Task. All lines from the one with "2'b0: out = in_a;" to the end of the data: return those exactly, and only those.

···

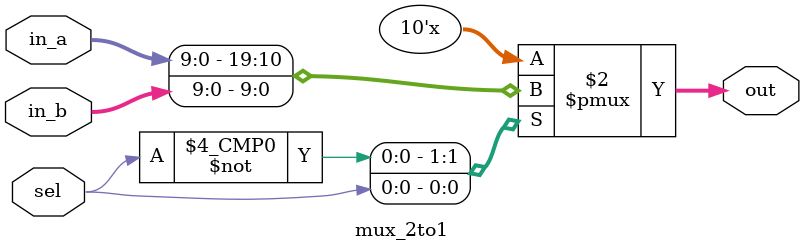
<source format=v>
`timescale 1ns / 1ps
module mux_2to1(
	input [9:0]in_a,
	input [9:0]in_b,
	input sel,
	output reg [9:0]out
    );

always@(sel,in_a,in_b)
begin
	case (sel)
	2'b0: out = in_a;	
	2'b1:	out = in_b;
	endcase
end

endmodule

</source>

···

Exercise response.
	2'b0: out = in_a;	
	2'b1:	out = in_b;
	endcase
end

endmodule

</source>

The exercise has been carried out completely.